The real problem is that we could rescale individual variables. Consider a \(2\times 2\) matrix

\[ A=\pmatrix{a_{11}&0\\0&a_{22}}. \]

Unless \(a_{11}\) and \(a_{22}\) are \(\pm 1\), \(A\) is not orthogonal. So, in general, \(A\) will not preserve the total variance of *every* matrix. However, for *any given* matrix \(X\), there are many possible values of \(a_{11}\) and \(a_{22}\) that will preserve \(X\)’s total variance: they form an ellipse

\[a_{11}^2\mathrm{Var}(X_{\cdot 1})+a_{22}^2\mathrm{Var}(X_{\cdot 2})=\mathrm{Var}(X_{\cdot 1})+\mathrm{Var}(X_{\cdot 2}).\]

Recall that the objective of PCA is make the first variable explain the maximum fraction of the total variance. By choosing \(a_{22}\) close to zero (and inferring \(a_{11}\) from the above equation), we can make the fraction of variance “explained” by the first principal component arbitrarily close to 1 without transforming the data in any meaningful way.

This kind of cheating is made impossible by requiring that \(A\) is orthogonal.

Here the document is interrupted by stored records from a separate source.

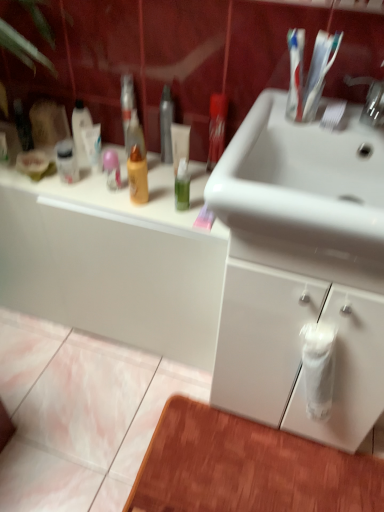
How much space does white glossy cabinet at lower left, which is counted as the second bathroom cabinet, starting from the right, occupy vertically?

25.16 inches.

What is the approximate width of white glossy cabinet at lower right, arranged as the second bathroom cabinet when viewed from the left?

white glossy cabinet at lower right, arranged as the second bathroom cabinet when viewed from the left, is 18.09 inches in width.

The height and width of the screenshot is (512, 384). I want to click on white glossy sink at upper center, so click(x=304, y=195).

Locate an element on the screen. white glossy cabinet at lower left, arranged as the 1th bathroom cabinet when viewed from the left is located at coordinates (114, 260).

Is white glossy cabinet at lower left, which is counted as the second bathroom cabinet, starting from the right, facing towards white glossy cabinet at lower right, placed as the 1th bathroom cabinet when sorted from right to left?

No, white glossy cabinet at lower left, which is counted as the second bathroom cabinet, starting from the right, is not aimed at white glossy cabinet at lower right, placed as the 1th bathroom cabinet when sorted from right to left.

From the picture: Considering the sizes of objects white glossy cabinet at lower left, arranged as the 1th bathroom cabinet when viewed from the left, and white glossy cabinet at lower right, arranged as the second bathroom cabinet when viewed from the left, in the image provided, who is smaller, white glossy cabinet at lower left, arranged as the 1th bathroom cabinet when viewed from the left, or white glossy cabinet at lower right, arranged as the second bathroom cabinet when viewed from the left,?

white glossy cabinet at lower right, arranged as the second bathroom cabinet when viewed from the left, is smaller.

Now let’s talk about *why* it’s desirable to maximize the explained variance. The typical use of PCA is to keep only the first \(k<p\) principal components. Because PCA is an orthogonal transformation, this corresponds to projecting the data from its original \(p\)-dimensional space to a \(k\)-dimensional subspace. The remaining \(p-k\) components are lost in this projection; so it makes sense to minimize the variability of the data in those directions. Because the total variance is constant, minimizing the variance of the last \(p-k\) variables is the same as maximizing the variance of the first \(k\) variables. The choices we make in PCA are motivated precisely by this objective:

- PCA itself is designed to maximize the variance of the first \(k\) components, and minimize the variance of the last \(p-k\) components, compared to all other orthogonal transformations.
- We choose the first \(k\) components, and not just
*some*\(k\) components, because they have the highest variance out of all principal components. - We try to choose \(k\) big enough to make the lost information — the variance of the last \(p-k\) components — sufficiently small.